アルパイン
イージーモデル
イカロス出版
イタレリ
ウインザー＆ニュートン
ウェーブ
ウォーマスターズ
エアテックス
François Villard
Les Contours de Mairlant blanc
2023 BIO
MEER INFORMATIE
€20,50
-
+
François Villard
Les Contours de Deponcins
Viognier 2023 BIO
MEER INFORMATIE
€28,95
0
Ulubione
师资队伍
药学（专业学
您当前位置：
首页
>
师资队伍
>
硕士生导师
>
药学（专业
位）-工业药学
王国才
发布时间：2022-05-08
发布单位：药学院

────────────────────────────────────────

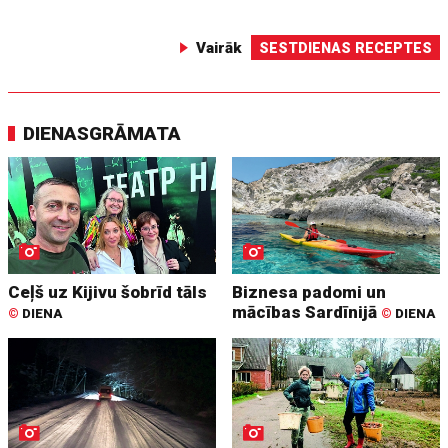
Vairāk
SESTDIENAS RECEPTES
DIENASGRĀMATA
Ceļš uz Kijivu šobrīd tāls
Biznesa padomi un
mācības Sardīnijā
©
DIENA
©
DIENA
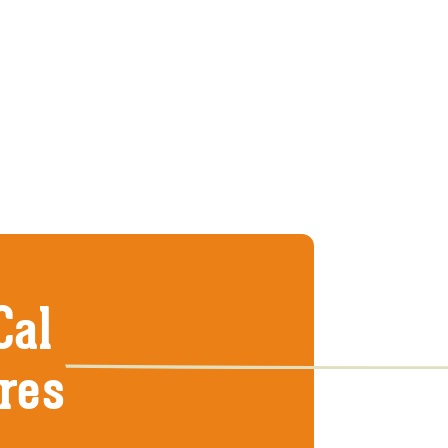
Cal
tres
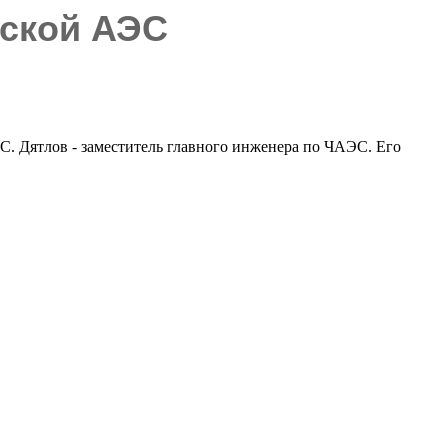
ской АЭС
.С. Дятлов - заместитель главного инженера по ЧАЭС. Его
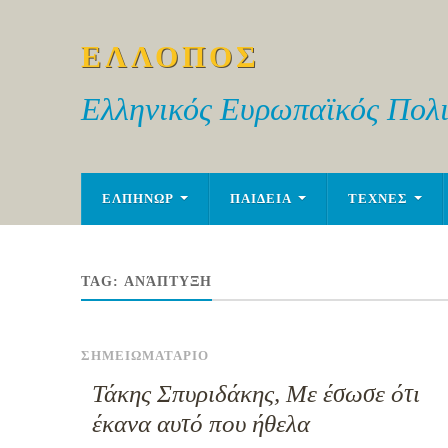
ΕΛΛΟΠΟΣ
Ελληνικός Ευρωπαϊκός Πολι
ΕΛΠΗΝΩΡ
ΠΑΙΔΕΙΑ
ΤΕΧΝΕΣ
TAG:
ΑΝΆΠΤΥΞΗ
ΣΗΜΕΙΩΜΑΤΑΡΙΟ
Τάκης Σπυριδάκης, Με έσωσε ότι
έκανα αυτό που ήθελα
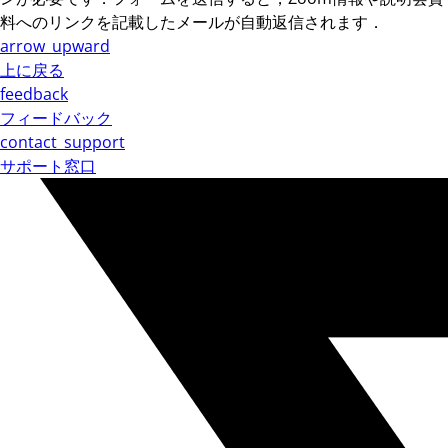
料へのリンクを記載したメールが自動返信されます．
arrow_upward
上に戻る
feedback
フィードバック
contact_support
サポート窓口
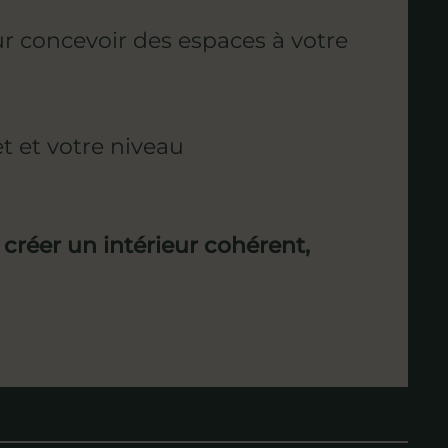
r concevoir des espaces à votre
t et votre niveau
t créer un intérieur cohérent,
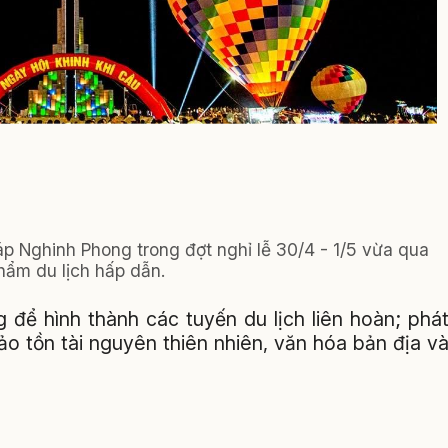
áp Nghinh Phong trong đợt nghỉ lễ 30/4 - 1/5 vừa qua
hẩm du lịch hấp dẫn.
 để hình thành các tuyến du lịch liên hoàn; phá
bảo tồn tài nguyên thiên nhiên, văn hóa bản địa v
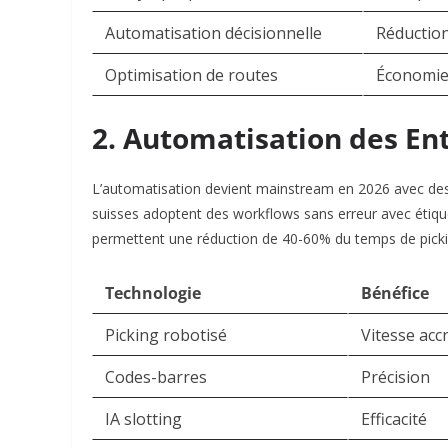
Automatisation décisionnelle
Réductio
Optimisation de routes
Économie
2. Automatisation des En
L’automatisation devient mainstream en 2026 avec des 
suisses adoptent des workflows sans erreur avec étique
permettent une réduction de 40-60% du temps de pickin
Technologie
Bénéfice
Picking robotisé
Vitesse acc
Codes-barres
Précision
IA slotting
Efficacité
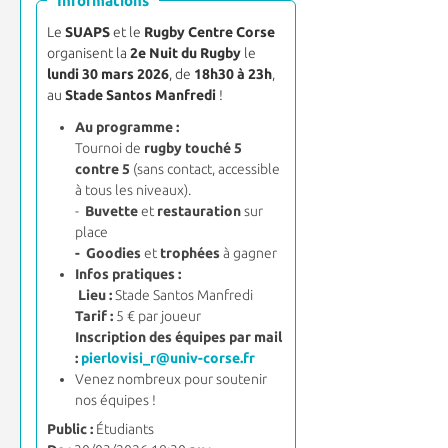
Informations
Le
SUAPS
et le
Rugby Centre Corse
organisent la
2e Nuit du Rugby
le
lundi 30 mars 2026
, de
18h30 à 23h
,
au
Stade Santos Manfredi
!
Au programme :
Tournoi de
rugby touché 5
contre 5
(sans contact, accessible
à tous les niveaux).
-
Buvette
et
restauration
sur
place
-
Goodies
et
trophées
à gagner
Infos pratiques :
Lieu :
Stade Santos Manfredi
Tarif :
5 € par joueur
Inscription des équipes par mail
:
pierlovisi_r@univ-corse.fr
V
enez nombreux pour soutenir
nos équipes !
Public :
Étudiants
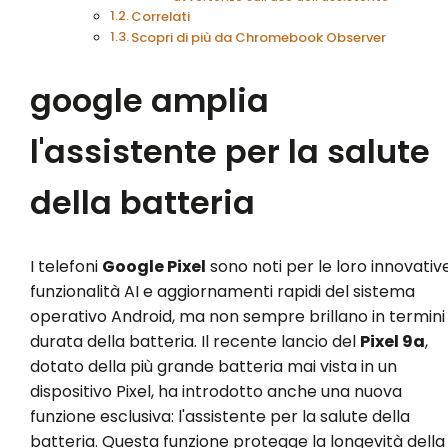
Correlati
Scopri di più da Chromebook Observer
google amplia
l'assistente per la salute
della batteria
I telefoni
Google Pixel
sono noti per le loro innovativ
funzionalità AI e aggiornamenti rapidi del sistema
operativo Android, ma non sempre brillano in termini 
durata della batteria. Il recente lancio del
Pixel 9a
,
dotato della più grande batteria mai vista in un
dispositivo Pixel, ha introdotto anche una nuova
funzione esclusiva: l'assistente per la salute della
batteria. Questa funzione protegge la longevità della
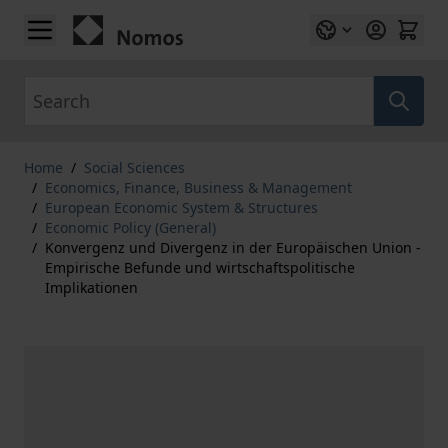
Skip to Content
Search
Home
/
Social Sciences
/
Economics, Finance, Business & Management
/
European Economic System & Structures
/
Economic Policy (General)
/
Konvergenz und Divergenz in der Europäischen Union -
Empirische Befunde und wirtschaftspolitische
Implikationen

────────────────────────────────────────

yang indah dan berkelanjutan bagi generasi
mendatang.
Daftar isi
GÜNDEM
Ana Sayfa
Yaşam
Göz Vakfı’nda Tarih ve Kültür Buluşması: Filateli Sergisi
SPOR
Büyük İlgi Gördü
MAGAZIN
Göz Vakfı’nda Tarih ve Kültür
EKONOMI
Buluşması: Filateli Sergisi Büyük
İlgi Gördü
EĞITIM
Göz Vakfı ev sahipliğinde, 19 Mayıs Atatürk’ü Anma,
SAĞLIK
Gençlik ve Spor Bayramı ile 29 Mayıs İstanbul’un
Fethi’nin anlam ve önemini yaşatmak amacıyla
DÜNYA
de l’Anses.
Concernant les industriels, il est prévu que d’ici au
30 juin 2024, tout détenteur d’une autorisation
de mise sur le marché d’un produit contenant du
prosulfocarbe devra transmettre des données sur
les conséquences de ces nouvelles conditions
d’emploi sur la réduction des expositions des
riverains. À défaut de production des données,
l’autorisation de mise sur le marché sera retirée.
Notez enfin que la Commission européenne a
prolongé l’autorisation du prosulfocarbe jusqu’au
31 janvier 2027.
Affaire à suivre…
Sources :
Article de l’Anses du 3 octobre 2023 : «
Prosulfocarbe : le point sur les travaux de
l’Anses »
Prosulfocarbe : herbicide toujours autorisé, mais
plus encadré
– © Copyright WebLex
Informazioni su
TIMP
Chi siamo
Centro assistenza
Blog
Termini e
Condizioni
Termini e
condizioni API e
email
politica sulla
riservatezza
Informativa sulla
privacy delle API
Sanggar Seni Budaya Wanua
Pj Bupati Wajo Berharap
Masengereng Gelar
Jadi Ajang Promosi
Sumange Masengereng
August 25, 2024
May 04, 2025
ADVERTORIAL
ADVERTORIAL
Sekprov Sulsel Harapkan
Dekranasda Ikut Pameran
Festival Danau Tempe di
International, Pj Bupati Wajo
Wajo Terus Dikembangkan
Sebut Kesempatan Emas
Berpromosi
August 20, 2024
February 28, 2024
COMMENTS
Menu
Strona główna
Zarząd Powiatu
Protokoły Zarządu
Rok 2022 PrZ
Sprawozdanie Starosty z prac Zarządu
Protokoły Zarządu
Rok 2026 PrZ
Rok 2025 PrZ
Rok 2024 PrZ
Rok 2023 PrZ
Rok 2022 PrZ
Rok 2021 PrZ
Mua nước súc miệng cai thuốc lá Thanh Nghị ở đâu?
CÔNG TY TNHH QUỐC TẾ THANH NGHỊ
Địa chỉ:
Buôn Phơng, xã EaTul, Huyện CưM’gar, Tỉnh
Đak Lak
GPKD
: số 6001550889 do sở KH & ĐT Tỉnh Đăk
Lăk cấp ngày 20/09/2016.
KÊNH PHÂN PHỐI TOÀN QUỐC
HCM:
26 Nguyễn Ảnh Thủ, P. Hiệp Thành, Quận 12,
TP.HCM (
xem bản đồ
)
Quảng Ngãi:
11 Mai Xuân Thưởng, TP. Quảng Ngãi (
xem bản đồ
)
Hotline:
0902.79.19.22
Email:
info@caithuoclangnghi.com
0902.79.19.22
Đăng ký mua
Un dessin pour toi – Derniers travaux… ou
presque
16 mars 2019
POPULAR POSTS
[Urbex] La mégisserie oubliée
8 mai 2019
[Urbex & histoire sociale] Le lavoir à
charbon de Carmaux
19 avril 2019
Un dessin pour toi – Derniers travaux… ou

────────────────────────────────────────

**TASK TO CARRY OUT**
Return the lines of the listing, starting with the line that contains "áp Nghinh Phong" and going on through the line that contains "batteria. Questa funzione", copying each one unchanged. Leave the pictures out of your answer.

**SOLUTION TO THIS EXERCISE**
áp Nghinh Phong trong đợt nghỉ lễ 30/4 - 1/5 vừa qua
hẩm du lịch hấp dẫn.
 để hình thành các tuyến du lịch liên hoàn; phá
bảo tồn tài nguyên thiên nhiên, văn hóa bản địa v
Automatisation décisionnelle
Réductio
Optimisation de routes
Économie
2. Automatisation des En
L’automatisation devient mainstream en 2026 avec des 
suisses adoptent des workflows sans erreur avec étique
permettent une réduction de 40-60% du temps de pickin
Technologie
Bénéfice
Picking robotisé
Vitesse acc
Codes-barres
Précision
IA slotting
Efficacité
Informations
Le
SUAPS
et le
Rugby Centre Corse
organisent la
2e Nuit du Rugby
le
lundi 30 mars 2026
, de
18h30 à 23h
,
au
Stade Santos Manfredi
!
Au programme :
Tournoi de
rugby touché 5
contre 5
(sans contact, accessible
à tous les niveaux).
-
Buvette
et
restauration
sur
place
-
Goodies
et
trophées
à gagner
Infos pratiques :
Lieu :
Stade Santos Manfredi
Tarif :
5 € par joueur
Inscription des équipes par mail
:
pierlovisi_r@univ-corse.fr
V
enez nombreux pour soutenir
nos équipes !
Public :
Étudiants
Correlati
Scopri di più da Chromebook Observer
google amplia
l'assistente per la salute
della batteria
I telefoni
Google Pixel
sono noti per le loro innovativ
funzionalità AI e aggiornamenti rapidi del sistema
operativo Android, ma non sempre brillano in termini 
durata della batteria. Il recente lancio del
Pixel 9a
,
dotato della più grande batteria mai vista in un
dispositivo Pixel, ha introdotto anche una nuova
funzione esclusiva: l'assistente per la salute della
batteria. Questa funzione protegge la longevità della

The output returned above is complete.